--- begin Source data ---

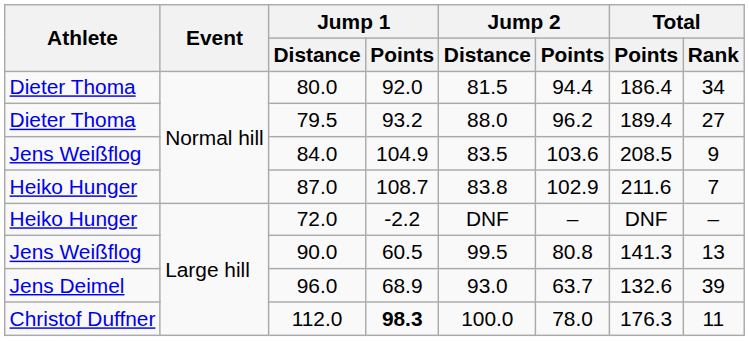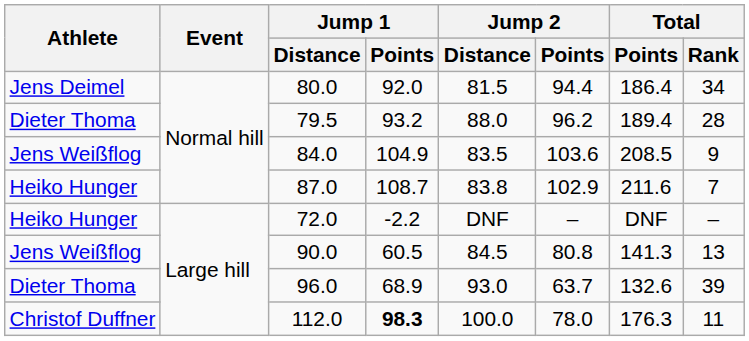80.0 | Athlete: Dieter Thoma -> Jens Deimel
79.5 | Total / Rank: 27 -> 28
90.0 | Jump 2 / Distance: 99.5 -> 84.5
96.0 | Athlete: Jens Deimel -> Dieter Thoma
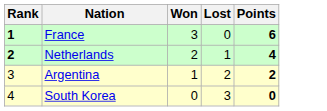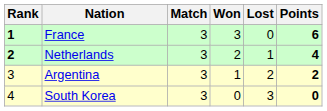+ column: Match | 3 | 3 | 3 | 3
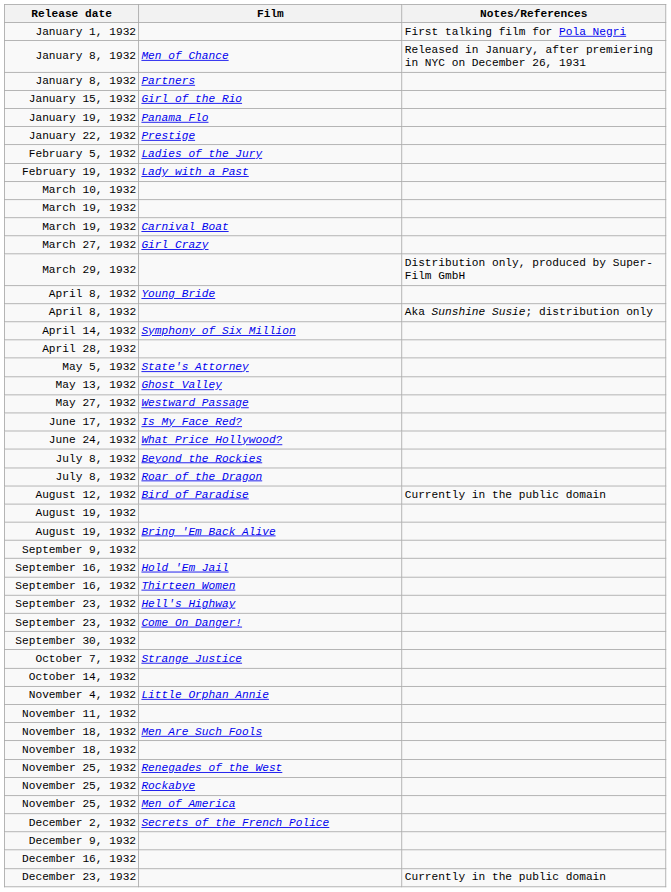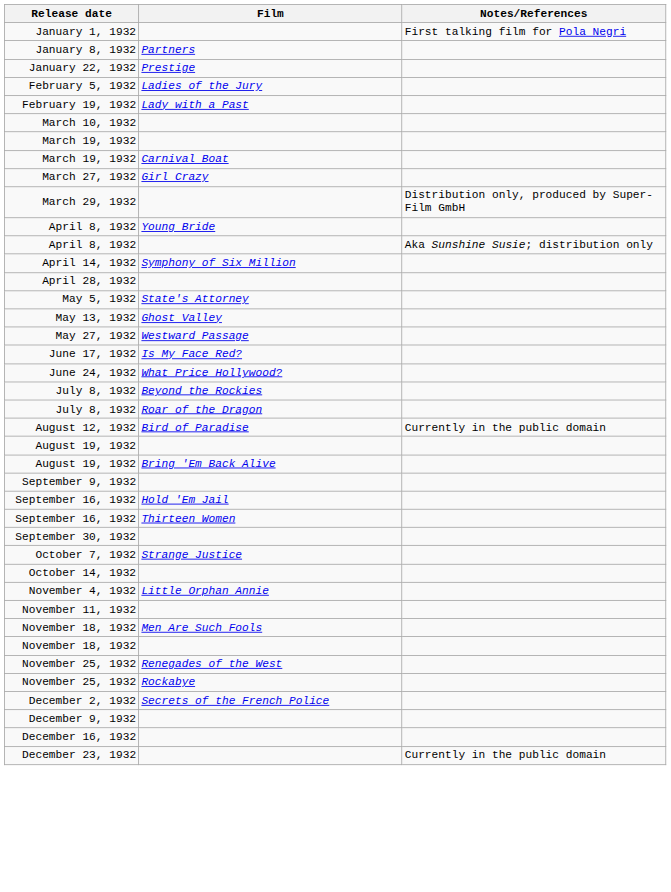- row: January 8, 1932 | Men of Chance | Released in January, after premiering in NYC on December 26, 1931
- row: January 15, 1932 | Girl of the Rio
- row: January 19, 1932 | Panama Flo
- row: September 23, 1932 | Hell's Highway
- row: September 23, 1932 | Come On Danger!
- row: November 25, 1932 | Men of America
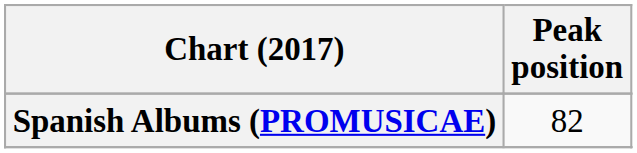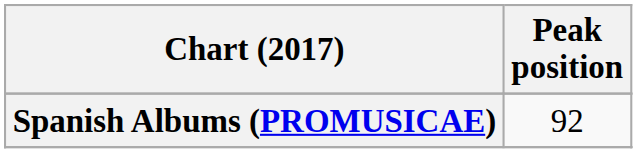Spanish Albums (PROMUSICAE) | Peak position: 82 -> 92
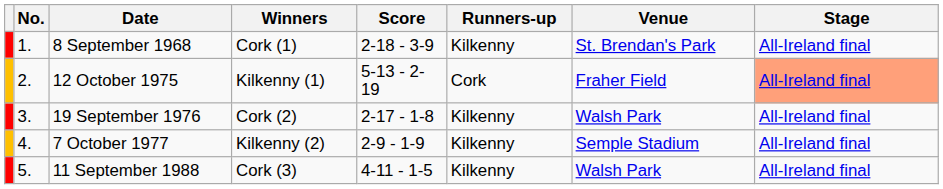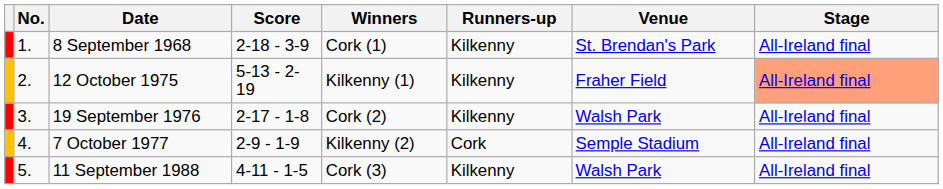columns swapped: Winners <-> Score
12 October 1975 | Runners-up: Cork -> Kilkenny
7 October 1977 | Runners-up: Kilkenny -> Cork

--- end Source data ---

What is required - Count the lines in the records above that contain the string "Runners", and reply with the number alone.

Problem solution - 2